Warga Jemput Paksa Jenazah Pasien Covid-19 ke RSUD Mataram, Ratusan Polisi Dikerahkan

Harikasidi ยท Senin, 27 Juli 2020 - 12:39 WIB
Warga Jemput Paksa Jenazah Pasien Covid-19 ke RSUD Mataram, Ratusan Polisi Dikerahkan
Ratusan personel Polresta Kota Mataram menghalangi warga yang berusaha menjemput paksa jenazah pasien Covid-19 dari RSUD Kota Mataram, NTB, Senin (27/7/2020). (Foto: iNews/Harikasidi)

MATARAM, iNews.id - Upaya penjemputan paksa jenazah pasien Covid-19 di Rumah Sakit Umum Daerah (RSUD) Kota Mataram, Nusa Tenggara Barat, kembali terjadi. Ratusan personel kepolisian dikerahkan untuk menghalangi aksi warga Desa Telagawaru Labupati, Lombok Barat, yang datang untuk membawa jenazah pasien tersebut, Senin (27/7/2020).

Ratusan personil kepolisian dari Polresta Mataram tampak mengamankan lokasi RSUD Kota Mataram untuk mengendalikan situasi. Polisi sebelumnya telah memprediksi akan ada upaya penjemputan paksa jenazah pasien Covid-19. Pasalnya, permintaan pihak keluarga untuk membawa langsung pulang jenazah ditolak rumah sakit karena pasien positif Covid-19.

Ratusan warga Desa Telagawaru sempat bersitegang dengan aparat. Mediasi berlangsung a lot. Warga ingin menjemput jenazah pasien karena tidak percaya dengan hasil tes swab RSUD Kota Mataram yang memvonis pasien terpapar Covid-19.

“Karena semua warga tahu selama ini almarhum mempunyai riwayat penyakit ginjal dan rutin kontrol ke rumah sakit. Kenapa setelah meninggal tiba-tiba disebut Covid-19. Kami khawatir ini berdampak ke warga kami nanti,” kata warga, Abdul dan Imam, Senin (27/7/2020).
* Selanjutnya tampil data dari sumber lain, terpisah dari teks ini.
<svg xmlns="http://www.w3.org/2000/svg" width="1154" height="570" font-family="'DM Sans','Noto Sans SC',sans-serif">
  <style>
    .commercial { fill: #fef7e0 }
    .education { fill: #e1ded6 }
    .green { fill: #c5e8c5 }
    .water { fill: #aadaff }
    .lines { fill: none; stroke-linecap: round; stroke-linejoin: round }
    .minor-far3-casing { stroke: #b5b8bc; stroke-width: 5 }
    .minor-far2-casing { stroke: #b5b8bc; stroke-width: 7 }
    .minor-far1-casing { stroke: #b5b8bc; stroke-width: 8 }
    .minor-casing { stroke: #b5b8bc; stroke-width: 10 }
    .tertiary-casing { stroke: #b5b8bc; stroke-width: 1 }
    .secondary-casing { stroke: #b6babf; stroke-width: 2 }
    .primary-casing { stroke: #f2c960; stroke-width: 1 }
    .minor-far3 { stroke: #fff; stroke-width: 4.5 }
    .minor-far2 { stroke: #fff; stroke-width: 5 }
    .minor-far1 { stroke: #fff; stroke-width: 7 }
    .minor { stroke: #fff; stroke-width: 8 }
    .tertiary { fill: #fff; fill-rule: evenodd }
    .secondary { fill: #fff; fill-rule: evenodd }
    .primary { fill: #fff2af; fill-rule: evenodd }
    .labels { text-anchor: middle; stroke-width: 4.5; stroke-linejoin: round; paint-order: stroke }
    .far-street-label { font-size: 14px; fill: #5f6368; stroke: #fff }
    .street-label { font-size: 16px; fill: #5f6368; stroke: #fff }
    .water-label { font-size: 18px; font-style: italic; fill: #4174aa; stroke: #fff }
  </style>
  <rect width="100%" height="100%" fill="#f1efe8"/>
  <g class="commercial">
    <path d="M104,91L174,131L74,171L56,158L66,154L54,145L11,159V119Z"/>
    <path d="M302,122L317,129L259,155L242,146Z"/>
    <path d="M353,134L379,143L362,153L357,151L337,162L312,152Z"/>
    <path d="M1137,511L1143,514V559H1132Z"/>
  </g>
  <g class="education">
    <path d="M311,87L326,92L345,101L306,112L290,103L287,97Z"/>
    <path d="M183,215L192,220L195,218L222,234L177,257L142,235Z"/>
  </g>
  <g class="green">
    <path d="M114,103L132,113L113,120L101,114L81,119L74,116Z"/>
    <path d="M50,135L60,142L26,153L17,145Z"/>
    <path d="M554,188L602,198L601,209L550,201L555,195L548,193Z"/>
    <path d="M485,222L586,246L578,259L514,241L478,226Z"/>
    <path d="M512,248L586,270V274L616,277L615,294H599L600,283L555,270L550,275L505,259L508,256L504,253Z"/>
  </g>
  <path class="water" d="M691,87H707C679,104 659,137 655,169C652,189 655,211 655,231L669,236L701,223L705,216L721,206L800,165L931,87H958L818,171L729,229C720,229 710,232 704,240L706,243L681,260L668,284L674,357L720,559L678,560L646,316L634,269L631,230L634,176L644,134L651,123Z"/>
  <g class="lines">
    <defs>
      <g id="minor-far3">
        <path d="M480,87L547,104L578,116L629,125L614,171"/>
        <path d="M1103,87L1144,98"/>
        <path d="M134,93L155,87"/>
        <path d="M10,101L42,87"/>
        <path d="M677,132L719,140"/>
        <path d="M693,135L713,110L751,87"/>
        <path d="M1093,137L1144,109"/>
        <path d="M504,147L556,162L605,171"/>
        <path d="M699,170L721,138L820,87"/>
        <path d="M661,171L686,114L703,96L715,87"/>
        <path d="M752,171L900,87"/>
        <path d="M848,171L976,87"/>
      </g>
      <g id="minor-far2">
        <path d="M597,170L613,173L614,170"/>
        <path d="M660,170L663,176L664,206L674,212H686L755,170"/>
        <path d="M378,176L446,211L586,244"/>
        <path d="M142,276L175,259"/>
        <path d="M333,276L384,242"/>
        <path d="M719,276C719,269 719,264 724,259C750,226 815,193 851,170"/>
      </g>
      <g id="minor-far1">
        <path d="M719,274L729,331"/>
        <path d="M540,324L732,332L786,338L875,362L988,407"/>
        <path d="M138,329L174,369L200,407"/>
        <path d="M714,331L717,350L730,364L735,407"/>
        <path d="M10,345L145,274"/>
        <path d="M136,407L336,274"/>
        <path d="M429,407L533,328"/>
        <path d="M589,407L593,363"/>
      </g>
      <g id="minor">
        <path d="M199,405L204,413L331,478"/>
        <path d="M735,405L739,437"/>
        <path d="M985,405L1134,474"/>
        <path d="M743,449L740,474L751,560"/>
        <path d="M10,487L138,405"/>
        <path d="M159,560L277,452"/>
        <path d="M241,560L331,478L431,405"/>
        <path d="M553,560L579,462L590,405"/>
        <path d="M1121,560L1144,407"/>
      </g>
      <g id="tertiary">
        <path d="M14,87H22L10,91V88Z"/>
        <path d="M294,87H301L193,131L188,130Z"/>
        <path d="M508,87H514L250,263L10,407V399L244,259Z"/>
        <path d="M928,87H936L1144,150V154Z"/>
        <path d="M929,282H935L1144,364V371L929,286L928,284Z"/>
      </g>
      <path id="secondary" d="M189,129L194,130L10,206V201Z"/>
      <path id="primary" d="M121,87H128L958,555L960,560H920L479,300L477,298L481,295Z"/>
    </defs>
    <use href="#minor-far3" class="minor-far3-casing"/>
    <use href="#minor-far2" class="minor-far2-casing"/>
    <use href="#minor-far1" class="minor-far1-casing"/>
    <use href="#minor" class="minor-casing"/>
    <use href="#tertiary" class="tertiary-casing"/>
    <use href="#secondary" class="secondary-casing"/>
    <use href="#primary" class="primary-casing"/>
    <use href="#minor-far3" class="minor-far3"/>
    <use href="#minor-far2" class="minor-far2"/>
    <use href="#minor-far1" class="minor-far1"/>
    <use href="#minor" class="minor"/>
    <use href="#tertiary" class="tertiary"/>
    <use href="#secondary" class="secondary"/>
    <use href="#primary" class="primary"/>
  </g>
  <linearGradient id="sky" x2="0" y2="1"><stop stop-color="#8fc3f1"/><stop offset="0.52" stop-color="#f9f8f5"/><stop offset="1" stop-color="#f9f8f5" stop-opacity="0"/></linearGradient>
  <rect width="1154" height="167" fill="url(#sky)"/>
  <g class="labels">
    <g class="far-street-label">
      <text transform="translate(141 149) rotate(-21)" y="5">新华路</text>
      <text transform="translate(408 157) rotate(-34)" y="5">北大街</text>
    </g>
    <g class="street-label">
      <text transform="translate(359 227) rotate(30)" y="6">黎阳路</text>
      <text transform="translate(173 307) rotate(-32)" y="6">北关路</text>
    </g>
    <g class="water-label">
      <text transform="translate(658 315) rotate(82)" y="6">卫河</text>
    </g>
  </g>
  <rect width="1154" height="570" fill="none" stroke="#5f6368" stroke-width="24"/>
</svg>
Sementara Kapolresta Mataram Kombes Pol Guntur Heditrianto membenarkan, warga berusaha menjemput paksa jenazah pasien Covid-19 karena mereka tidak percaya dengan hasil tes rumah sakit. Namun, dia membantah ada penjemputan paksa jenazah pasien Covid-19 asal Desa Telagawaru, Labuapi Lombok Barat.

Keluarga bersama kepala Desa Telagawaru sebelumnya telah meminta jenazah untuk diambil lebih awal untuk dimakamkan. Namun, warga belum diizinkan pihak rumah sakit Kota Mataram karena harus mengikuti SOP yang ada.

“Keluarga akhirnya diizinkan membawa jenazah pasien positif Covid-19 dengan kesepakatan bersama para pihak. Jnazah dibawa menggunakan ambulans Desa Telagawaru untuk dimakamkan pihak kelurga sesuai standar protokol Covid -19,” katanya.